**ПОСТАВЛЕННАЯ ЗАДАЧА A**
Измените фрагмент текста о средневековом времени от слов "Сразу поясню: рассказ" до слов "что не обессудьте.", заменив "спираль" на "винтовая линия", и приведите этот фрагмент целиком.

О некоторых особенностях средневекового времени
Автор: Робер Дж. ГольярдЭтот этюд целиком опубликован в моей "Мозаике Средневековья", т.е. можно скачать, но, может, кому-то будет удобнее читать здесь. Текст под спойлером, поскольку он получился довольно большим.
Сразу поясню: рассказ будет содержать немало обобщений и упрощений, ибо география велика, и мы должны понимать, что Италия Х века – это не тоже самое, что Дания VI-го. Хронологические рамки – раннее средневековье. Итак,
О линии времени
Если попросить современного человека графически изобразить линию времени, то процентах в восьмидесяти гомо сапиенс выберет единственно возможный вариант – спираль. Прямая как стрела линия не подходит как минимум потому, что означает, что ни одно событие не повторяется, а круг означает, что не происходит никаких изменений. А вот спираль – другое дело. Попробую объяснить на картинке (так проще). Картинку рисовал левой ногой, так что не обессудьте.

**ИСХОДНЫЕ ДАННЫЕ**
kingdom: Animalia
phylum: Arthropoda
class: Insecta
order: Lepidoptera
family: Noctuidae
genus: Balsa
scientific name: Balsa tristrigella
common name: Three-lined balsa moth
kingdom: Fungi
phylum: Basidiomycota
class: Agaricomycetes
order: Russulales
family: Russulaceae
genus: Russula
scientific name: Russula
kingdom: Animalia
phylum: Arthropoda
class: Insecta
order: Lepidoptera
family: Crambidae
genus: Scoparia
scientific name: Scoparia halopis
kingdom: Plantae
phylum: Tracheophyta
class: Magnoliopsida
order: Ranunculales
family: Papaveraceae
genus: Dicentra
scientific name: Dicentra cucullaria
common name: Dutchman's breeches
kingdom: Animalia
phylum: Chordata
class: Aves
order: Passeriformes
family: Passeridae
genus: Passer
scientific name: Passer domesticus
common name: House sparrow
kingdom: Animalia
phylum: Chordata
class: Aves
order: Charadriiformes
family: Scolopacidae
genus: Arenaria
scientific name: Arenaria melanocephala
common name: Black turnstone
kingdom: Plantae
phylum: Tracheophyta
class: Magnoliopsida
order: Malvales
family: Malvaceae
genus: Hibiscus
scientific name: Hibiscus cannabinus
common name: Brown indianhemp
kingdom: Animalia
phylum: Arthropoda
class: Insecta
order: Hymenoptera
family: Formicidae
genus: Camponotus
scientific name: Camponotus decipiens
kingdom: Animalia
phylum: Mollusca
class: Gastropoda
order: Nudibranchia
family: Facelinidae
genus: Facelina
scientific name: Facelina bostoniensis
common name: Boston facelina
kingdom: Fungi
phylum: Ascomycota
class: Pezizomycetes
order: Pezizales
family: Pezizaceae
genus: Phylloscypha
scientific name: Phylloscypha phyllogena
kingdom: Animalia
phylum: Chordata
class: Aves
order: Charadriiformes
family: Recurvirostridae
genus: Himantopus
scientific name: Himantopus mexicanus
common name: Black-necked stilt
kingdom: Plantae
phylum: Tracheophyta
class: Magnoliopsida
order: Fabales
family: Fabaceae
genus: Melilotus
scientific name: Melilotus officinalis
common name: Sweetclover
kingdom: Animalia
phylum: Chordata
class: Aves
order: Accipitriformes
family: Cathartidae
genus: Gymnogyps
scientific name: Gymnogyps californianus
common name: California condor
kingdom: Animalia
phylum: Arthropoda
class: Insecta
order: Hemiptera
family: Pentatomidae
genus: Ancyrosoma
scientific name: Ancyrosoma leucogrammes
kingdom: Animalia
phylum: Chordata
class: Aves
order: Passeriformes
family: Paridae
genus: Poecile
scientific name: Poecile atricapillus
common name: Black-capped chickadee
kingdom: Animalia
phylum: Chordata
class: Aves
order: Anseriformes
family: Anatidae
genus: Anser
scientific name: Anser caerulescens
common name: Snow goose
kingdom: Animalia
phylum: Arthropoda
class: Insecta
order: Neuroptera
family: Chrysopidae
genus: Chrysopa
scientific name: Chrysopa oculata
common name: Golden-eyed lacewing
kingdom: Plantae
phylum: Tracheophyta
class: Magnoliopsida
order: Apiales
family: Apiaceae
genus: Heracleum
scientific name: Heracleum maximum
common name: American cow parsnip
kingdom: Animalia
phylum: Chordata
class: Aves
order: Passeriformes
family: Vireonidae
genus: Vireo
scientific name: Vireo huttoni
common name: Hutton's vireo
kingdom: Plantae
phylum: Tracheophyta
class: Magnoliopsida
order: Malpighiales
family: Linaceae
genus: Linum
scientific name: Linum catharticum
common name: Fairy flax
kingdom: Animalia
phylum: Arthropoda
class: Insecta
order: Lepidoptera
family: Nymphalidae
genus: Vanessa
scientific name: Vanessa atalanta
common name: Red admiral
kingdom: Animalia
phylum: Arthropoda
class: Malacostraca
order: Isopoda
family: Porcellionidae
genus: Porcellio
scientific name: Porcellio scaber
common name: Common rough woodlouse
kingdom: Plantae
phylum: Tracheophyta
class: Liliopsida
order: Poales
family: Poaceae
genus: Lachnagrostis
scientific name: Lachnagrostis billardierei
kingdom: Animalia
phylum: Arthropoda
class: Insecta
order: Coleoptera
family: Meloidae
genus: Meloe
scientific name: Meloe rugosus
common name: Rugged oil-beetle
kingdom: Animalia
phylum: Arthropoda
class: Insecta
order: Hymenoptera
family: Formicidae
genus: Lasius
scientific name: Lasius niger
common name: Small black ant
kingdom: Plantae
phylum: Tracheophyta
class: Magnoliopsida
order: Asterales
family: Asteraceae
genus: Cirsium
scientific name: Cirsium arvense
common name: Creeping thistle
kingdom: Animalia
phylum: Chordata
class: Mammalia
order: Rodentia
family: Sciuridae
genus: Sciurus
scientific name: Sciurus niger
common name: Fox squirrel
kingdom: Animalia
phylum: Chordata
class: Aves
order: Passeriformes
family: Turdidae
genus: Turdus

**ПОСТАВЛЕННАЯ ЗАДАЧА B**
Повторите слово в слово строки из рядов от строки с "scientific name: Melilotus officinalis" до строки с "genus: Ancyrosoma" включительно.

**ОТВЕТ К ЗАДАЧЕ A**
Сразу поясню: рассказ будет содержать немало обобщений и упрощений, ибо география велика, и мы должны понимать, что Италия Х века – это не тоже самое, что Дания VI-го. Хронологические рамки – раннее средневековье. Итак,
О линии времени
Если попросить современного человека графически изобразить линию времени, то процентах в восьмидесяти гомо сапиенс выберет единственно возможный вариант – винтовая линия. Прямая как стрела линия не подходит как минимум потому, что означает, что ни одно событие не повторяется, а круг означает, что не происходит никаких изменений. А вот винтовая линия – другое дело. Попробую объяснить на картинке (так проще). Картинку рисовал левой ногой, так что не обессудьте.

**ОТВЕТ К ЗАДАЧЕ B**
scientific name: Melilotus officinalis
common name: Sweetclover
kingdom: Animalia
phylum: Chordata
class: Aves
order: Accipitriformes
family: Cathartidae
genus: Gymnogyps
scientific name: Gymnogyps californianus
common name: California condor
kingdom: Animalia
phylum: Arthropoda
class: Insecta
order: Hemiptera
family: Pentatomidae
genus: Ancyrosoma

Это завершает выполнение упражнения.